Os enquadramentos do filme, assim como a relação entre o antecampo e os sujeitos filmados, indicam, ainda que não totalmente, a convergência de propósitos entre o empreendimento estatal e a exploração cinematográfica. Assim como a expedição, o antecampo avança e enquadra, em visada integracionista, comprometida com a conversão dos povos indígenas aos modos “civilizados”, de maneira a recortar o quadro para melhor ordenar, classificar e controlar aqueles que são filmados (GUIMARÃES, 2012, p.56).

Figs. 25 e 26: a imagem do índio pacificado e convertido aos modos civilizados. Fonte: fotogramas do filme Ao Redor do Brasil.

A justificativa do esforço dos desbravadores para integrar os indígenas ao mundo ocidental é ainda legitimada por imagens de um posto avançado, onde os moradores indígenas estão adaptados à civilização, cultivando suas lavouras. Da mesma forma mostra-se uma mulher de traços indígenas casada com um funcionário público. Uma pose para a câmera, o casal, junto, sugerindo a felicidade que o mundo civilizado pode oferecer àqueles que saíram da sua condição

selvagem, em estreito contato com o mundo ocidental. Nesse caso, tornar-se cidadão brasileiro implica o reconhecimento como “trabalhador”, parte do sistema de produção rural e mesmo industrial.
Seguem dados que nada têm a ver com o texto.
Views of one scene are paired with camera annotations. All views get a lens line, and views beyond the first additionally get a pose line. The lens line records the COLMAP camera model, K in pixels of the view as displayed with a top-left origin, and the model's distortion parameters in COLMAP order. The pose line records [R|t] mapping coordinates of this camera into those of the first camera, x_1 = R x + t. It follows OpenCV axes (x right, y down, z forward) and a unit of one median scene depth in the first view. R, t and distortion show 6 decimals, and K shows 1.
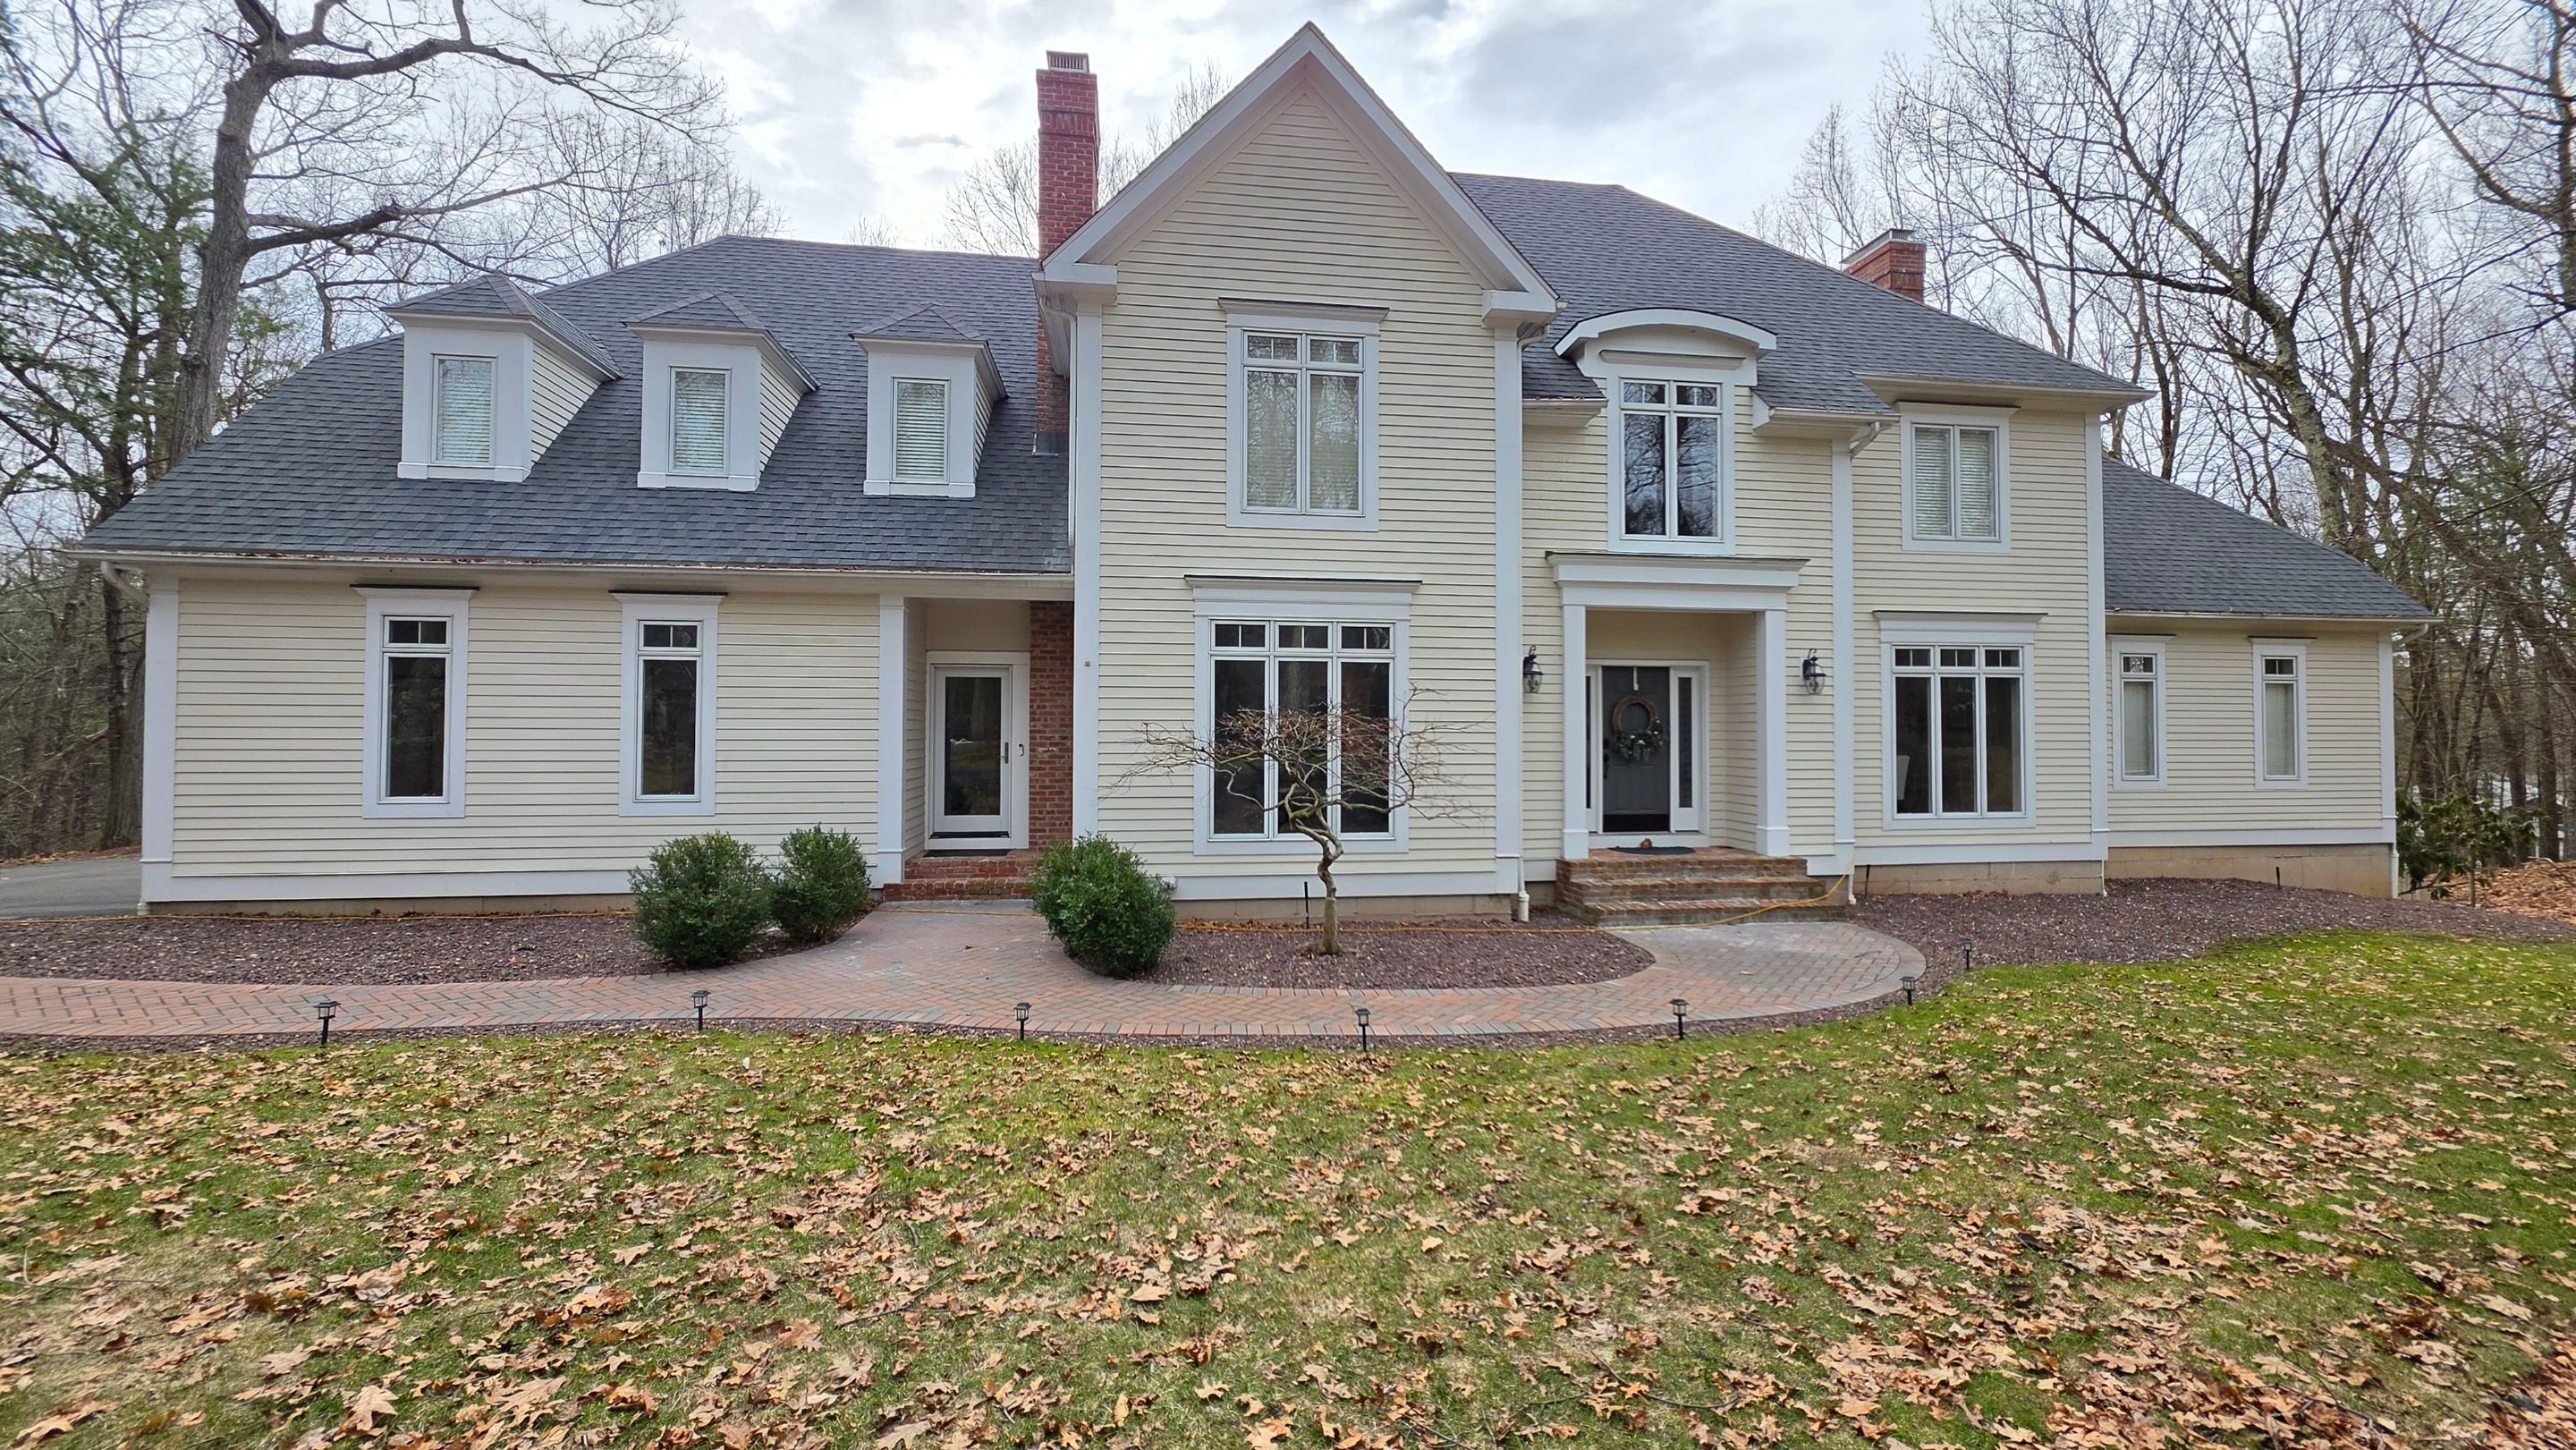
lens RADIAL K [[1032.8, 0, 1290.2], [0, 1032.8, 724.2], [0, 0, 1]] dist [0.000936, -0.000031]
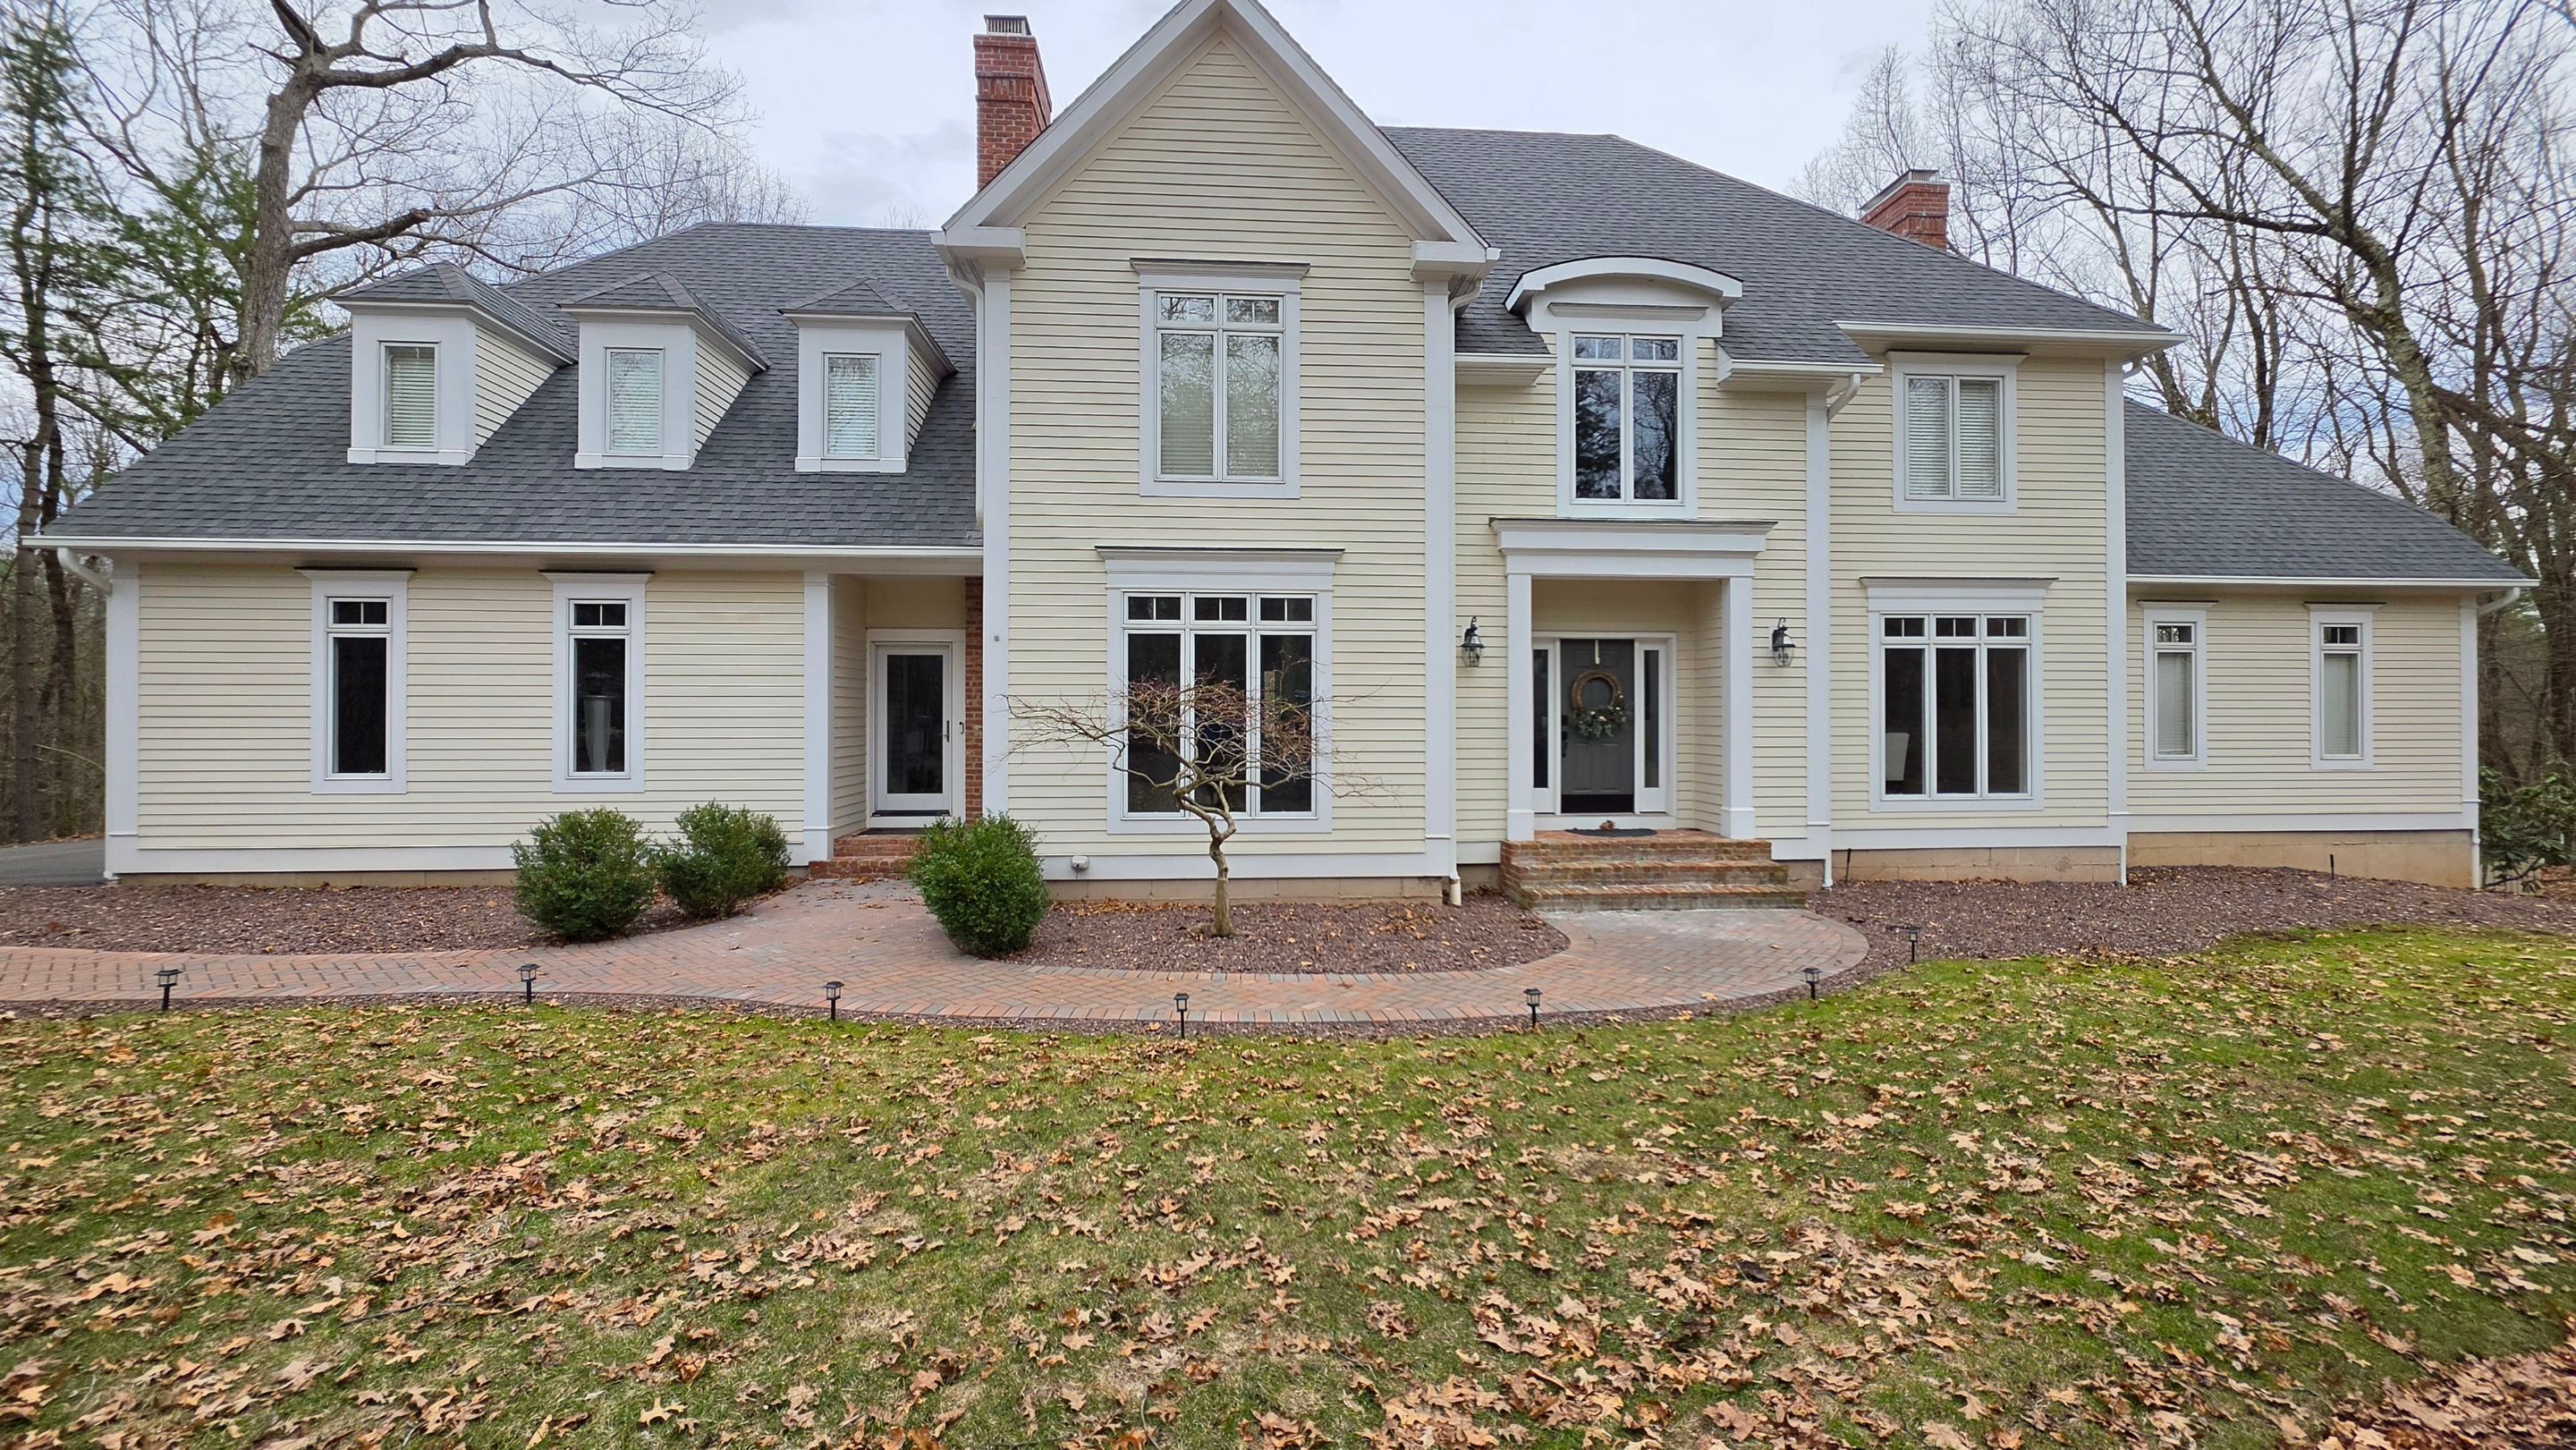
lens RADIAL K [[1030.7, 0, 1288.0], [0, 1030.7, 725.0], [0, 0, 1]] dist [0.000041, 0.000374]
pose [[0.997482, -0.002294, -0.070889, 0.120314], [0.003387, 0.999877, 0.015316, 0.007791], [0.070845, -0.015518, 0.997367, 0.034646]]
Figs. 27 e 28: a imagem do índio integrado, trabalhando na lavoura. Fonte: fotogramas do filme Ao Redor do Brasil.

Figs. 29 e 30: a imagem do índio integrado que constitui família com o não indio. Fonte: fotogramas do filme Ao Redor do Brasil.

Na mise-en-scène desses filmes, reiteramos, nota-se a convergência entre o olhar do cinegrafista e o ponto de vista do Estado. O cinema acompanha a expedição, desbravando o território assim como os modos de vida “selvagem”, necessitados da ação do Estado. Da mesma forma que a expedição que adentra os territórios inexplorados do início do século XX, o antecampo avança, à medida que a comitiva percorre os sertões desconhecidos. Trata-se de um antecampo que

desbrava paisagens e ausculta os corpos, em sintonia com o discurso oficial da época.

Assim, Ao Redor do Brasil se organiza em torno de um discurso institucional alinhado ao pensamento governamental do progresso da nação em harmonia com as riquezas naturais do país. As imagens intentam mostrar que o esforço heroico daqueles que se aventuraram pela selva brasileira valera a pena, pois, no final, os indígenas deixaram a sua condição de selvagens para se tornarem trabalhadores do Brasil. O filme guarda a teleologia de uma rendição final do indígena, que aceita a cultura metropolitana de forma ordeira e passiva, integrando-se ao sistema produtivo nacional. O telos do filme será, em certo sentido, a nação, em discurso integracionista.